My daughter and I are both fruit fanatics, she even more so than I. She’s never met a fruit that she didn’t like. Which is a good thing in Cuba, because fruits that we used to eat like apples, oranges, and strawberries can rarely be found. We get apples a few times a year, shipped in from Canada or South America. Strawberries are like illegal contraband, and appear for a brief few weeks in the winter, in the backpacks of vendors who go door to door.
The usual tropical fruits that I reliably encounter at the agros (farmer’s markets) are pineapples and bananas. You can usually find papayas, as well, in the shape of enormous, torpedo-shaped spears. (But call it fruta bomba because in Cuba, calling something a papaya is like using a four-letter word in English that begins with a "c" and refers to a certain female body part!)
Recently, I’ve gotten weary of the usual options. As I’ve joked with friends back at home, I’ve been living on pineapples since we arrived. We are cautious of bananas and fruta bomba, because of pesticides that are sometimes used on them to speed up the ripening process. You can tell by their look that something's amiss -- chemically-treated fruits often look slightly anemic and bear blackish marks.
Fortunately, every so often, another new fruit comes along with the slight changes in the seasons. Some of them remind me of something I’ve had on my previous trips to Southeast Asia. When the guavas arrive at the markets, you know it, because their sweet scent permeates the air all around. For a couple of weeks a year, lychees fill several of the stands at a market I frequent, their dark reddish shells harboring a juicy, almost transparent flesh with a super sweet slightly tangy flavor. Recently, I have gotten to know the anon, known in other parts as the sugar apple. The exterior of the pear-sized fruit is like no other and brings to my mind the shell of a turtle, though the texture is like that of a very mushy banana. When it ripens, the fruit begins to bubble and split open, revealing a custardy white flesh specked with black, watermelon-like seeds.

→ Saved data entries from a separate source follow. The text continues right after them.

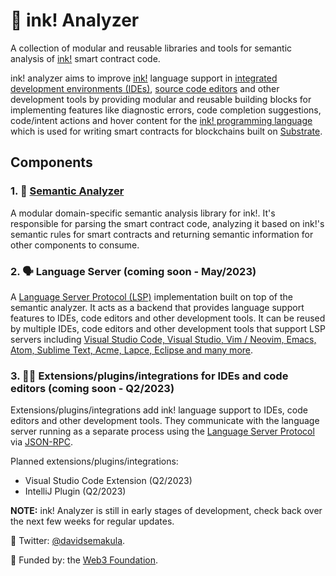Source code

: # 🦑 ink! Analyzer

A collection of modular and reusable libraries and tools for semantic analysis of [ink!](https://use.ink/) smart contract code.

ink! analyzer aims to improve [ink!](https://use.ink/) language support in [integrated development environments (IDEs)](https://en.wikipedia.org/wiki/Integrated_development_environment), [source code editors](https://en.wikipedia.org/wiki/Source-code_editor) and other development tools by providing modular and reusable building blocks for implementing features like diagnostic errors, code completion suggestions, code/intent actions and hover content for the [ink! programming language](https://use.ink/) which is used for writing smart contracts for blockchains built on [Substrate](https://substrate.io/).

## Components

### 1. 🔬 [Semantic Analyzer](https://github.com/ink-analyzer/ink-analyzer)

A modular domain-specific semantic analysis library for ink!.
It's responsible for parsing the smart contract code, analyzing it based on ink!'s semantic rules for smart contracts and returning semantic information for other components to consume.

### 2. 🗣 Language Server (coming soon - May/2023)

A [Language Server Protocol (LSP)](https://microsoft.github.io/language-server-protocol/) implementation built on top of the semantic analyzer.
It acts as a backend that provides language support features to IDEs, code editors and other development tools.
It can be reused by multiple IDEs, code editors and other development tools that support LSP servers including [Visual Studio Code, Visual Studio, Vim / Neovim, Emacs, Atom, Sublime Text, Acme, Lapce, Eclipse and many more](https://microsoft.github.io/language-server-protocol/implementors/tools/).

### 3. 👩‍💻 Extensions/plugins/integrations for IDEs and code editors (coming soon - Q2/2023)

Extensions/plugins/integrations add ink! language support to IDEs, code editors and other development tools. 
They communicate with the language server running as a separate process using the [Language Server Protocol](https://microsoft.github.io/language-server-protocol/) via [JSON-RPC](https://www.jsonrpc.org/).

Planned extensions/plugins/integrations:
- Visual Studio Code Extension (Q2/2023)
- IntelliJ Plugin (Q2/2023)


**NOTE:** ink! Analyzer is still in early stages of development, check back over the next few weeks for regular updates.

💬 Twitter: [@davidsemakula](https://twitter.com/davidsemakula).

🌱 Funded by: the [Web3 Foundation](https://web3.foundation/).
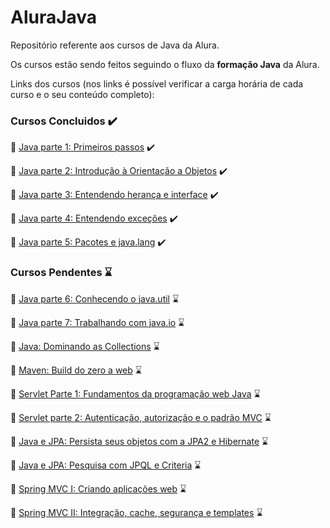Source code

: # AluraJava

Repositório referente aos cursos de Java da Alura.

Os cursos estão sendo feitos seguindo o fluxo da **formação Java** da Alura.

Links dos cursos (nos links é possível verificar a carga horária de cada curso e o seu conteúdo completo):


### Cursos Concluidos :heavy_check_mark:

:link: [Java parte 1: Primeiros passos](https://www.alura.com.br/curso-online-java-primeiros-passos) :heavy_check_mark:

:link: [Java parte 2: Introdução à Orientação a Objetos](https://www.alura.com.br/curso-online-java-introducao-orientacao-objetos) :heavy_check_mark:

:link: [Java parte 3: Entendendo herança e interface](https://www.alura.com.br/curso-online-java-heranca-interfaces-polimorfismo) :heavy_check_mark:

:link: [Java parte 4: Entendendo exceções](https://www.alura.com.br/curso-online-java-excecoes) :heavy_check_mark:

:link: [Java parte 5: Pacotes e java.lang](https://www.alura.com.br/curso-online-java-pacotes-e-java-lang) :heavy_check_mark:

### Cursos Pendentes :hourglass:

:link: [Java parte 6: Conhecendo o java.util](https://www.alura.com.br/curso-online-java-util-lambdas) :hourglass:

:link: [Java parte 7: Trabalhando com java.io](https://www.alura.com.br/curso-online-java-trabalhando-com-io) :hourglass:

:link: [Java: Dominando as Collections](https://www.alura.com.br/curso-online-java-collections) :hourglass:

:link: [Maven: Build do zero a web](https://www.alura.com.br/curso-online-maven-build-do-zero-a-web) :hourglass:

:link: [Servlet Parte 1: Fundamentos da programação web Java](https://www.alura.com.br/curso-online-servlets-fundamentos-programacao-web-java) :hourglass:

:link: [Servlet parte 2: Autenticação, autorização e o padrão MVC](https://www.alura.com.br/curso-online-servlet-autenticacao-autorizacao-mvc) :hourglass:

:link: [Java e JPA: Persista seus objetos com a JPA2 e Hibernate](https://www.alura.com.br/curso-online-jpa-hibernate-persistencia-objetos) :hourglass:

:link: [Java e JPA: Pesquisa com JPQL e Criteria](https://www.alura.com.br/curso-online-java-jpa-jpql-criteria) :hourglass:

:link: [Spring MVC I: Criando aplicações web](https://www.alura.com.br/curso-online-spring-mvc-1-criando-aplicacoes-web) :hourglass:

:link: [Spring MVC II: Integração, cache, segurança e templates](https://www.alura.com.br/curso-online-springmvc-2-integracao-cache-seguranca-e-templates) :hourglass:




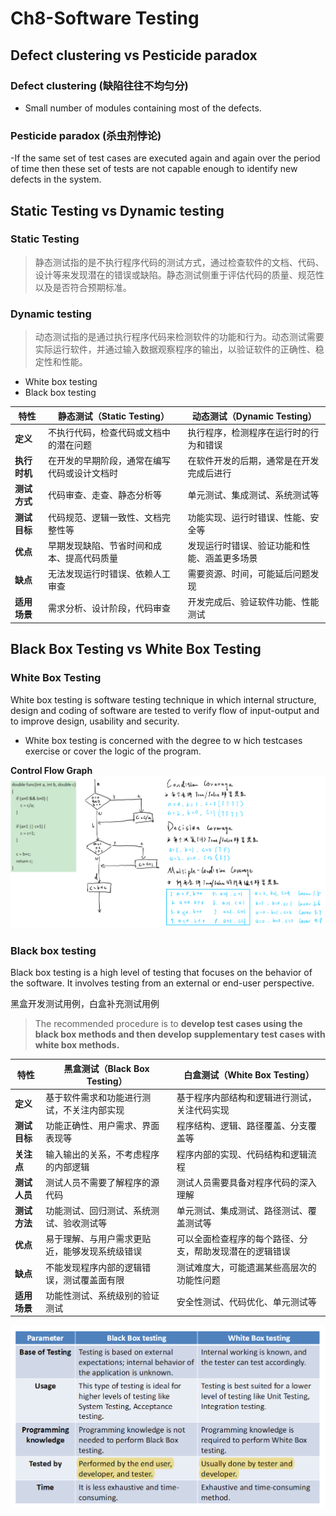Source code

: # Ch8-Software Testing
## Defect clustering vs Pesticide paradox
### Defect clustering (缺陷往往不均匀分)
- Small number of modules containing most of the defects.
### Pesticide paradox (杀虫剂悖论)
-If the same set of test cases are executed again and again over the period of time then these set of tests are not capable enough to identify new defects in the system.

## Static Testing vs Dynamic testing
### Static Testing
>静态测试指的是不执行程序代码的测试方式，通过检查软件的文档、代码、设计等来发现潜在的错误或缺陷。静态测试侧重于评估代码的质量、规范性以及是否符合预期标准。
### Dynamic testing
>动态测试指的是通过执行程序代码来检测软件的功能和行为。动态测试需要实际运行软件，并通过输入数据观察程序的输出，以验证软件的正确性、稳定性和性能。

- White box testing
- Black box testing

| **特性**            | **静态测试（Static Testing）**                   | **动态测试（Dynamic Testing）**                   |
|---------------------|-----------------------------------------------|------------------------------------------------|
| **定义**            | 不执行代码，检查代码或文档中的潜在问题         | 执行程序，检测程序在运行时的行为和错误         |
| **执行时机**        | 在开发的早期阶段，通常在编写代码或设计文档时  | 在软件开发的后期，通常是在开发完成后进行      |
| **测试方式**        | 代码审查、走查、静态分析等                    | 单元测试、集成测试、系统测试等                 |
| **测试目标**        | 代码规范、逻辑一致性、文档完整性等            | 功能实现、运行时错误、性能、安全等              |
| **优点**            | 早期发现缺陷、节省时间和成本、提高代码质量    | 发现运行时错误、验证功能和性能、涵盖更多场景   |
| **缺点**            | 无法发现运行时错误、依赖人工审查              | 需要资源、时间，可能延后问题发现              |
| **适用场景**        | 需求分析、设计阶段，代码审查                 | 开发完成后、验证软件功能、性能测试            |

## Black Box Testing vs White Box Testing
### White Box Testing
White box testing is software testing technique in which internal structure, design and coding of software are tested to verify flow of input-output and to improve design, usability and security.
- White box testing is concerned with the degree to w hich testcases exercise or cover the logic of the program.

**Control Flow Graph**
![alt text](./Pic/image.png)

### Black box testing
Black box testing is a high level of testing that focuses on the behavior of the software. It involves testing from an external or end-user perspective.

黑盒开发测试用例，白盒补充测试用例
>The recommended procedure is to **develop test cases using the black box methods and then develop supplementary test cases with white box methods.**

| **特性**            | **黑盒测试（Black Box Testing）**                | **白盒测试（White Box Testing）**                |
|---------------------|-----------------------------------------------|------------------------------------------------|
| **定义**            | 基于软件需求和功能进行测试，不关注内部实现      | 基于程序内部结构和逻辑进行测试，关注代码实现   |
| **测试目标**        | 功能正确性、用户需求、界面表现等                | 程序结构、逻辑、路径覆盖、分支覆盖等            |
| **关注点**          | 输入输出的关系，不考虑程序的内部逻辑            | 程序内部的实现、代码结构和逻辑流程            |
| **测试人员**        | 测试人员不需要了解程序的源代码                  | 测试人员需要具备对程序代码的深入理解           |
| **测试方法**        | 功能测试、回归测试、系统测试、验收测试等        | 单元测试、集成测试、路径测试、覆盖测试等       |
| **优点**            | 易于理解、与用户需求更贴近，能够发现系统级错误  | 可以全面检查程序的每个路径、分支，帮助发现潜在的逻辑错误 |
| **缺点**            | 不能发现程序内部的逻辑错误，测试覆盖面有限      | 测试难度大，可能遗漏某些高层次的功能性问题     |
| **适用场景**        | 功能性测试、系统级别的验证测试                 | 安全性测试、代码优化、单元测试等               |

![](./Pic/屏幕截图%202024-12-24%20113000.png)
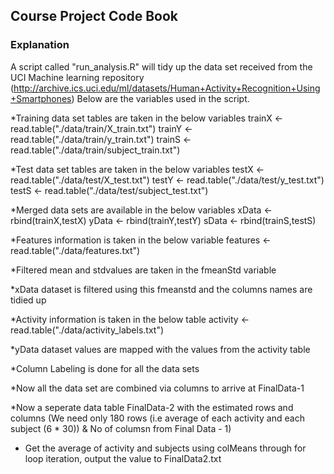 ## Course Project Code Book
### Explanation

A script called "run_analysis.R" will tidy up the data set received from the UCI Machine learning repository (http://archive.ics.uci.edu/ml/datasets/Human+Activity+Recognition+Using+Smartphones)
Below are the variables used in the script.

*Training data set tables are taken in the below variables
trainX <- read.table("./data/train/X_train.txt")
trainY <- read.table("./data/train/y_train.txt")
trainS <- read.table("./data/train/subject_train.txt")

*Test data set tables are taken in the below variables
testX <- read.table("./data/test/X_test.txt")
testY <- read.table("./data/test/y_test.txt") 
testS <- read.table("./data/test/subject_test.txt")

*Merged data sets are available in the below variables
xData <- rbind(trainX,testX)
yData <- rbind(trainY,testY)
sData <- rbind(trainS,testS)

*Features information is taken in the below variable
features <- read.table("./data/features.txt")

*Filtered mean and stdvalues are taken in the fmeanStd variable

*xData dataset is filtered using this fmeanstd and the columns names are tidied up

*Activity information is taken in the below table
activity <- read.table("./data/activity_labels.txt")

*yData dataset values are mapped with the values from the activity table

*Column Labeling is done for all the data sets

*Now all the data set are combined via columns to arrive at FinalData-1

*Now a seperate data table FinalData-2 with the estimated rows and columns (We need only 180 rows (i.e average of each activity and each subject (6 * 30)) & No of columsn from Final Data - 1)

* Get the average of activity and subjects using colMeans through for loop iteration, output the value to FinalData2.txt




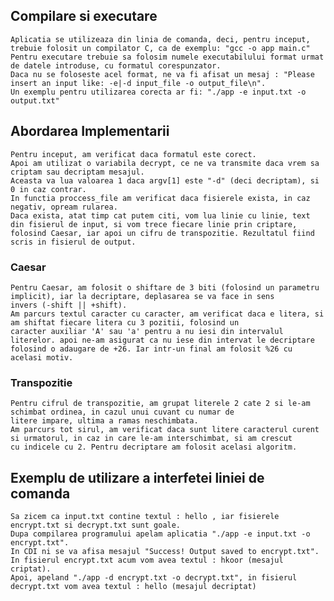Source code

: 
## Compilare si executare
    Aplicatia se utilizeaza din linia de comanda, deci, pentru inceput, trebuie folosit un compilator C, ca de exemplu: "gcc -o app main.c"
    Pentru executare trebuie sa folosim numele executabilului format urmat de datele introduse, cu formatul corespunzator. 
    Daca nu se foloseste acel format, ne va fi afisat un mesaj : "Please insert an input like: -e|-d input_file -o output_file\n". 
    Un exemplu pentru utilizarea corecta ar fi: "./app -e input.txt -o output.txt" 

## Abordarea Implementarii
    Pentru inceput, am verificat daca formatul este corect.
    Apoi am utilizat o variabila decrypt, ce ne va transmite daca vrem sa criptam sau decriptam mesajul. 
    Aceasta va lua valoarea 1 daca argv[1] este "-d" (deci decriptam), si 0 in caz contrar.
    In functia proccess_file am verificat daca fisierele exista, in caz negativ, opream rularea.
    Daca exista, atat timp cat putem citi, vom lua linie cu linie, text din fisierul de input, si vom trece fiecare linie prin criptare, 
    folosind Caesar, iar apoi un cifru de transpozitie. Rezultatul fiind scris in fisierul de output.

### Caesar
    Pentru Caesar, am folosit o shiftare de 3 biti (folosind un parametru implicit), iar la decriptare, deplasarea se va face in sens 
    invers (-shift || +shift).
    Am parcurs textul caracter cu caracter, am verificat daca e litera, si am shiftat fiecare litera cu 3 pozitii, folosind un
    caracter auxiliar 'A' sau 'a' pentru a nu iesi din intervalul literelor. apoi ne-am asigurat ca nu iese din intervat le decriptare
    folosind o adaugare de +26. Iar intr-un final am folosit %26 cu acelasi motiv.

### Transpozitie
    Pentru cifrul de transpozitie, am grupat literele 2 cate 2 si le-am schimbat ordinea, in cazul unui cuvant cu numar de
    litere impare, ultima a ramas neschimbata.
    Am parcurs tot sirul, am verificat daca sunt litere caracterul curent si urmatorul, in caz in care le-am interschimbat, si am crescut
    cu indicele cu 2. Pentru decriptare am folosit acelasi algoritm.

## Exemplu de utilizare a interfetei liniei de comanda
    Sa zicem ca input.txt contine textul : hello , iar fisierele encrypt.txt si decrypt.txt sunt goale.
    Dupa compilarea programului apelam aplicatia "./app -e input.txt -o encrypt.txt".
    In CDI ni se va afisa mesajul "Success! Output saved to encrypt.txt".
    In fisierul encrypt.txt acum vom avea textul : hkoor (mesajul criptat).
    Apoi, apeland "./app -d encrypt.txt -o decrypt.txt", in fisierul decrypt.txt vom avea textul : hello (mesajul decriptat)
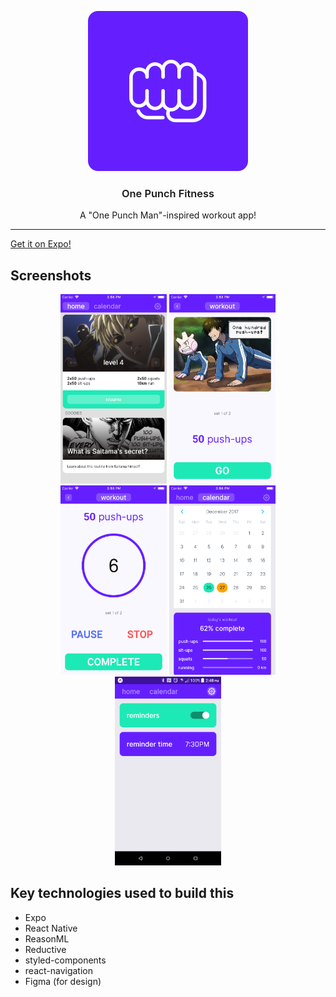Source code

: <p align="center">
  <img alt="OPF App Icon" src="./assets/ios-icon.png" width="256">
</p>

<h3 align="center" style="font-weight:600">
  One Punch Fitness
</h3>

<p align="center">
  A "One Punch Man"-inspired workout app!
</p>

---

[Get it on Expo!](https://expo.io/@datwheat/one-punch-fitness)

## Screenshots

<p align="center">
  <img style="display:inline-block" alt="Home Screen" src="./docs/images/home.png" width="170">
  <img style="display:inline-block" alt="Workout Screen" src="./docs/images/workout.png" width="170">
  <img style="display:inline-block" alt="Workout Timer" src="./docs/images/timer.png" width="170">
  <img style="display:inline-block" alt="Calendar Screen" src="./docs/images/calendar.png" width="170">
  <img style="display:inline-block" alt="Settings Screen" src="./docs/images/settings.png" width="170">
</p>

## Key technologies used to build this

* Expo
* React Native
* ReasonML
* Reductive
* styled-components
* react-navigation
* Figma (for design)

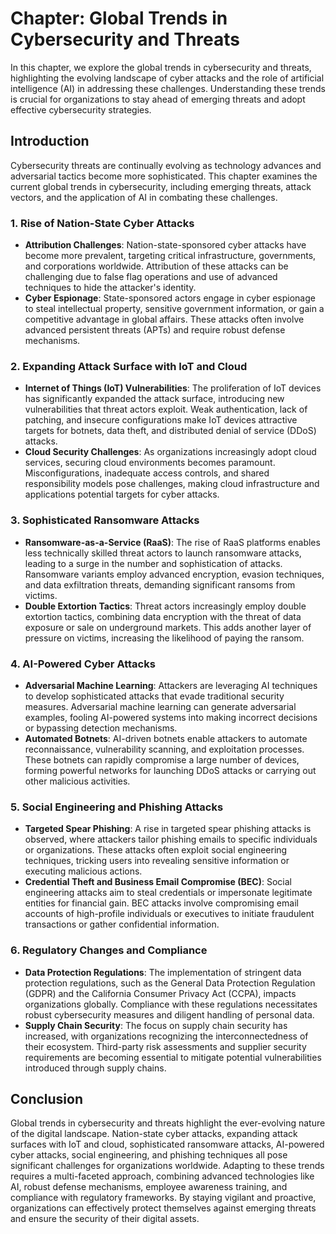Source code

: Chapter: Global Trends in Cybersecurity and Threats
===================================================

In this chapter, we explore the global trends in cybersecurity and threats, highlighting the evolving landscape of cyber attacks and the role of artificial intelligence (AI) in addressing these challenges. Understanding these trends is crucial for organizations to stay ahead of emerging threats and adopt effective cybersecurity strategies.

Introduction
------------

Cybersecurity threats are continually evolving as technology advances and adversarial tactics become more sophisticated. This chapter examines the current global trends in cybersecurity, including emerging threats, attack vectors, and the application of AI in combating these challenges.

### 1. Rise of Nation-State Cyber Attacks

* **Attribution Challenges**: Nation-state-sponsored cyber attacks have become more prevalent, targeting critical infrastructure, governments, and corporations worldwide. Attribution of these attacks can be challenging due to false flag operations and use of advanced techniques to hide the attacker's identity.
* **Cyber Espionage**: State-sponsored actors engage in cyber espionage to steal intellectual property, sensitive government information, or gain a competitive advantage in global affairs. These attacks often involve advanced persistent threats (APTs) and require robust defense mechanisms.

### 2. Expanding Attack Surface with IoT and Cloud

* **Internet of Things (IoT) Vulnerabilities**: The proliferation of IoT devices has significantly expanded the attack surface, introducing new vulnerabilities that threat actors exploit. Weak authentication, lack of patching, and insecure configurations make IoT devices attractive targets for botnets, data theft, and distributed denial of service (DDoS) attacks.
* **Cloud Security Challenges**: As organizations increasingly adopt cloud services, securing cloud environments becomes paramount. Misconfigurations, inadequate access controls, and shared responsibility models pose challenges, making cloud infrastructure and applications potential targets for cyber attacks.

### 3. Sophisticated Ransomware Attacks

* **Ransomware-as-a-Service (RaaS)**: The rise of RaaS platforms enables less technically skilled threat actors to launch ransomware attacks, leading to a surge in the number and sophistication of attacks. Ransomware variants employ advanced encryption, evasion techniques, and data exfiltration threats, demanding significant ransoms from victims.
* **Double Extortion Tactics**: Threat actors increasingly employ double extortion tactics, combining data encryption with the threat of data exposure or sale on underground markets. This adds another layer of pressure on victims, increasing the likelihood of paying the ransom.

### 4. AI-Powered Cyber Attacks

* **Adversarial Machine Learning**: Attackers are leveraging AI techniques to develop sophisticated attacks that evade traditional security measures. Adversarial machine learning can generate adversarial examples, fooling AI-powered systems into making incorrect decisions or bypassing detection mechanisms.
* **Automated Botnets**: AI-driven botnets enable attackers to automate reconnaissance, vulnerability scanning, and exploitation processes. These botnets can rapidly compromise a large number of devices, forming powerful networks for launching DDoS attacks or carrying out other malicious activities.

### 5. Social Engineering and Phishing Attacks

* **Targeted Spear Phishing**: A rise in targeted spear phishing attacks is observed, where attackers tailor phishing emails to specific individuals or organizations. These attacks often exploit social engineering techniques, tricking users into revealing sensitive information or executing malicious actions.
* **Credential Theft and Business Email Compromise (BEC)**: Social engineering attacks aim to steal credentials or impersonate legitimate entities for financial gain. BEC attacks involve compromising email accounts of high-profile individuals or executives to initiate fraudulent transactions or gather confidential information.

### 6. Regulatory Changes and Compliance

* **Data Protection Regulations**: The implementation of stringent data protection regulations, such as the General Data Protection Regulation (GDPR) and the California Consumer Privacy Act (CCPA), impacts organizations globally. Compliance with these regulations necessitates robust cybersecurity measures and diligent handling of personal data.
* **Supply Chain Security**: The focus on supply chain security has increased, with organizations recognizing the interconnectedness of their ecosystem. Third-party risk assessments and supplier security requirements are becoming essential to mitigate potential vulnerabilities introduced through supply chains.

Conclusion
----------

Global trends in cybersecurity and threats highlight the ever-evolving nature of the digital landscape. Nation-state cyber attacks, expanding attack surfaces with IoT and cloud, sophisticated ransomware attacks, AI-powered cyber attacks, social engineering, and phishing techniques all pose significant challenges for organizations worldwide. Adapting to these trends requires a multi-faceted approach, combining advanced technologies like AI, robust defense mechanisms, employee awareness training, and compliance with regulatory frameworks. By staying vigilant and proactive, organizations can effectively protect themselves against emerging threats and ensure the security of their digital assets.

I’ve bought these fruits in excitement, only to not know what to do with them once I get back home. Do I bite into it straight away, the way I'd eat a whole apple, or cut it into slices? Do I eat it with the peel off or peel on? How do I avoid ingesting the seeds? Living in Cuba makes it harder, since the internet is not readily available and Google is not at my beck and call.
I’ve come up with a solution to my exotic fruit predicament: when in doubt, make a smoothie. (This recipe is loosely based on my mango milkshake recipe, but with less milk and sugar.) Start with any mushy, exotic fruit you might encounter. Wait until the fruit is super ripe, like a day or two before it rots. Peel it. Seed it and blend it. Or if the seeds are tiny and hard, throw it in a blender first and then push it through a colander or a food mill. Return it to the blender with a couple of tablespoons of powdered milk, ice, a little sugar, a pinch of salt and hit the “frozen drink” setting. Enjoy it, especially when your daughter tells you, “It is so good, mommy.”